Long-term perspective. Iron should be treated as a powerful drug: give enough to fix the problem, then step back. For ongoing losses (dialysis, persistent HMB, malabsorption), plan periodic monitoring and maintenance rather than indefinite high-dose therapy.
Evidence and how it compares to other IV irons
Effectiveness across conditions. IV iron—iron dextran included—reliably increases hemoglobin faster than oral iron in iron-deficiency anemia when pills aren’t an option or time is short. In CKD, restoring iron indices reduces ESA requirements and improves responsiveness. In pregnancy (second/third trimester), IV iron generally yields higher hemoglobin by delivery than oral iron and can shorten the window of maternal fatigue and functional limitation.
Safety profile in context. Severe hypersensitivity with modern low-molecular-weight iron dextran is uncommon, but vigilance remains essential.
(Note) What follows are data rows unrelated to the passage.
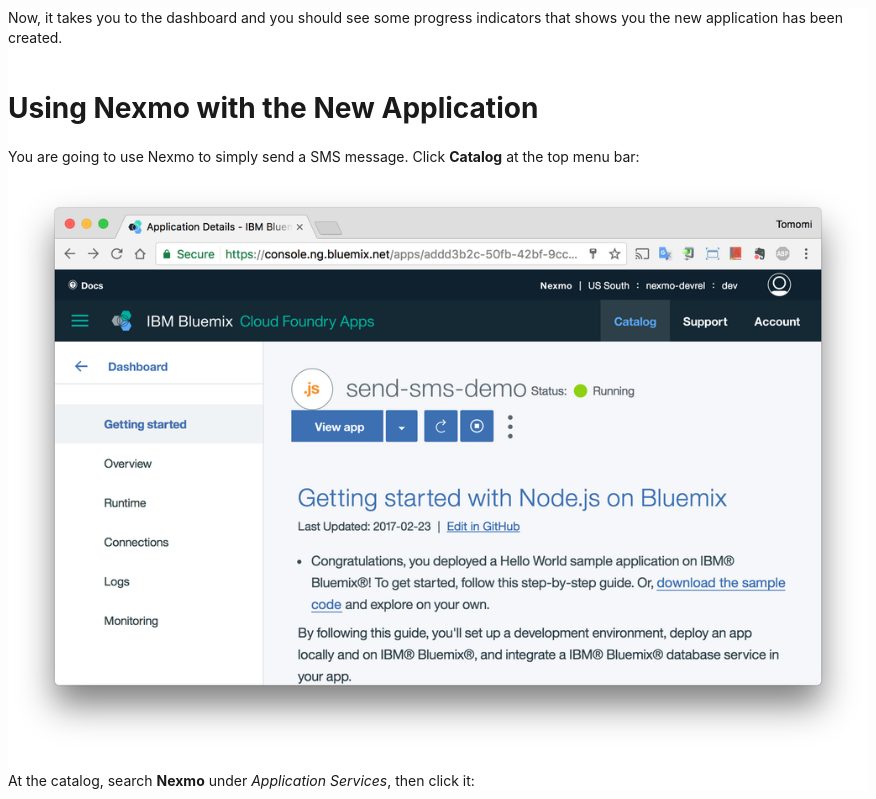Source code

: 
Now, it takes you to the dashboard and you should see some progress indicators that shows you the new application has been created.

# Using Nexmo with the New Application

You are going to use Nexmo to simply send a SMS message. Click **Catalog** at the top menu bar:

![Create an app](images/04-go-to-catalog.png)

At the catalog, search **Nexmo** under *Application Services*, then click it:
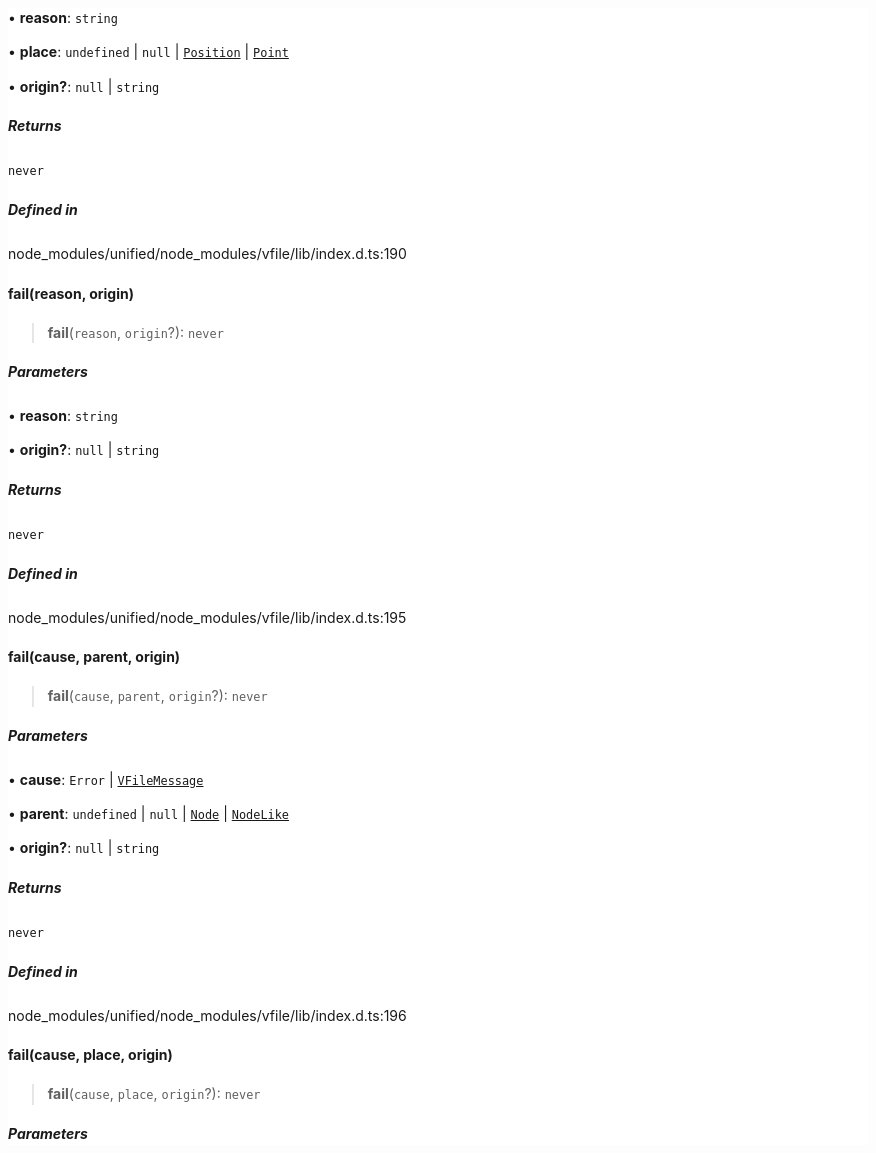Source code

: • **reason**: `string`

• **place**: `undefined` \| `null` \| [`Position`](../interfaces/Position.md) \| [`Point`](../interfaces/Point.md)

• **origin?**: `null` \| `string`

##### Returns

`never`

##### Defined in

node\_modules/unified/node\_modules/vfile/lib/index.d.ts:190

#### fail(reason, origin)

> **fail**(`reason`, `origin`?): `never`

##### Parameters

• **reason**: `string`

• **origin?**: `null` \| `string`

##### Returns

`never`

##### Defined in

node\_modules/unified/node\_modules/vfile/lib/index.d.ts:195

#### fail(cause, parent, origin)

> **fail**(`cause`, `parent`, `origin`?): `never`

##### Parameters

• **cause**: `Error` \| [`VFileMessage`](VFileMessage.md)

• **parent**: `undefined` \| `null` \| [`Node`](../interfaces/Node.md) \| [`NodeLike`](../type-aliases/NodeLike.md)

• **origin?**: `null` \| `string`

##### Returns

`never`

##### Defined in

node\_modules/unified/node\_modules/vfile/lib/index.d.ts:196

#### fail(cause, place, origin)

> **fail**(`cause`, `place`, `origin`?): `never`

##### Parameters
Many infusion-center datasets show that most symptoms are rate-related and manageable without long-term consequences. Programs that employ slow starts, careful dilution, and post-infusion observation maintain excellent safety records.
How it stacks up.
- Versus iron sucrose/ferric gluconate: Those are convenient for dialysis maintenance and have very low severe reaction rates but require multiple small doses to reach 1,000 mg.
- Versus ferric carboxymaltose or ferumoxytol: These can also deliver large single doses with short chair time. Choice depends on local formulary, prior reaction history, cost, phosphate effects (with some formulations), and logistics.
- Unique advantage of iron dextran: The option for true total-dose infusion tailored to a calculated deficit (e.g., >1,000 mg) in a single sitting, when policy and product labeling allow.
Patient-centered bottom line. If you need iron fast and prefer fewer visits, iron dextran provides a straight path to repletion when administered in capable settings. Pair it with cause-directed care (control bleeding, treat GI conditions, optimize nutrition), and use lab-guided maintenance to preserve gains without drifting into overload.
References
- INFeD (iron dextran injection), for intravenous or intramuscular use 2021 (Prescribing Information)
- CosmoFer – Summary of Product Characteristics (SmPC) 2024 (SmPC)
- Hypersensitivity reactions to intravenous iron: guidance for risk minimization and management 2014 (Guidance/Review)
- Anemia in CKD 2024 (Guideline resource)
- What are the benefits and risks of intravenous versus oral iron for treating iron deficiency anaemia in pregnancy? 2024 (Cochrane Review)
Disclaimer
This article is for educational purposes and does not replace individualized medical advice, diagnosis, or treatment. Intravenous iron—especially iron dextran—should be prescribed and administered by qualified clinicians in settings prepared to recognize and manage infusion reactions. Do not start or stop iron therapy without reviewing your laboratory results, medications, medical history, and risks with your healthcare professional. If you experience breathing difficulty, chest tightness, swelling, hives, or severe dizziness during an infusion, alert staff immediately or call emergency services.